At Anderson’s I saw quite a galaxy of generals, among others the successor of General Stevenson, Major-General Crittenden. He is the queerest-looking party you ever saw, with a thin, staring face, and hair hanging to his coat collar — a very wild-appearing major-general, but quite a kindly man in conversation, despite his terrible looks. . . . The waggoners and train rabble and stragglers have committed great outrages in the rear of this army. Some of the generals, particularly Birney and Barlow, have punished pillagers in a way they will not forget; and they will be shot if they do not stop outrages on the inhabitants. The proper way to stop the grosser acts is to hang the perpetrators by the road where the troops pass, and put a placard on their breasts. I think I would do it myself, if I caught any of them. All this proceeds from one thing—the uncertainty of the death penalty through the false merciful policy of the President. It came to be a notorious thing that no one could be executed but poor friendless wretches, who had none to intercede for them; so that the blood of deserters that was shed was all in vain—there was no certainty in punishment, and certainty is the essence of all punishment. Now we reap the disadvantage in a new form. People must learn that war is a thing of life or death: if a man won’t go to the front he must be shot; but our people can’t make up their minds to it; it is repulsive to the forms of thought, even of most of the officers, who willingly expose their own lives, but will shrink from shooting down a skulker.
And now here’s a letter from Lyman from May 23, which picks up his narrative from the day before.
It was with regret that early this morning we left the fine clover field of Dame Tyler, and wended our way towards the North Anna. We crossed the Mat (or what is called South River, I am not sure which, at any rate a mere brook), and kept straight on for Garrett’s Tavern. Grant, mounted on the purloined black pony, ambled along at a great pace, but General Meade, who got his pride up at Grant’s rapidity, set off at a rate that soon raised a cloud of dust and left the Lieutenant-General far behind; whereat George G. was much pleased, and his aides much the contrary, as they had to scramble after. About ten we got to a side road, leading to the right, and here we turned off the 9th Corps, so as to keep the telegraph road open for the passage of the 5th. Then we took a bend to the left again and came out by the Moncure house, crossing the Polecat Creek by the way — a pleasant stream running over stones, and with the trees quite growing into it. There, I knew, Biddle and Mason “straggled” and took a bath. We passed also a house where dwelt four women, all alone; we left them a guard, to stay till next morning. A hazardous position for these people, with all the stragglers and camp scoundrels about! Old Ma’am Moncure was a perfect old railer, and said: “They should soon see us coming back on the double-quick.” However, they (the family) were amazing sharp and eager in selling us sheep, and took our greenbacks with avidity. A gold dollar now is worth about $30 in Confederate money! This afternoon Warren crossed the North Anna at Jericho Bridge, and was fiercely attacked on the other side by Longstreet; but he repulsed him with heavy loss, after a sharp fight. Hancock coming along more to the left, stormed the rifle-pits near Chesterfield station and seized the bridge, ready to cross. I have been lately up at three and four in the morning and I am so sleepy I must stop.

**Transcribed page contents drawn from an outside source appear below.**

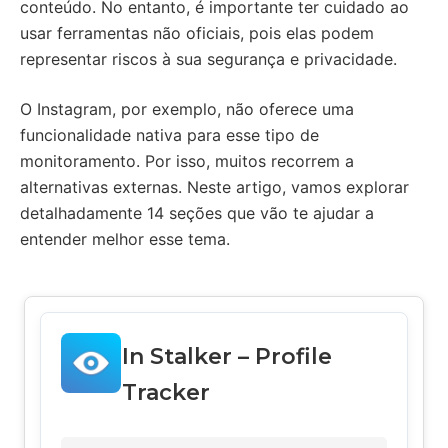
conteúdo. No entanto, é importante ter cuidado ao
usar ferramentas não oficiais, pois elas podem
representar riscos à sua segurança e privacidade.
O Instagram, por exemplo, não oferece uma
funcionalidade nativa para esse tipo de
monitoramento. Por isso, muitos recorrem a
alternativas externas. Neste artigo, vamos explorar
detalhadamente 14 seções que vão te ajudar a
entender melhor esse tema.
In Stalker – Profile
Tracker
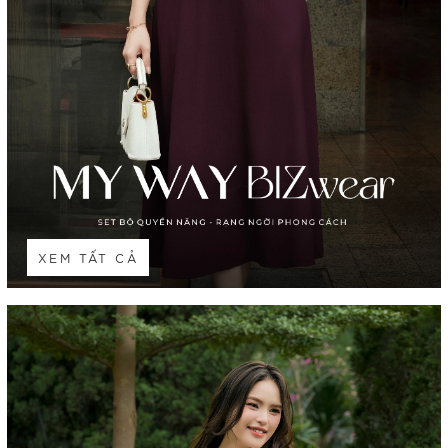
XEM TẤT CẢ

Meade’s correspondence taken from The Life and Letters of George Gordon Meade, Major-General United States Army, Vol. 2, (New York: Charles Scribner’s Sons, 1913), p. 198. Available via Google Books.
Theodore Lyman’s letters are from Meade’s Headquarters, 1863-1865: Letters of Colonel Theodore Lyman from the Wilderness to Appomattox, pp 112-117 and 121-2. Edited by George R. Agassiz. Boston, Massachusetts Historical Society, 1922. Available via Google Books.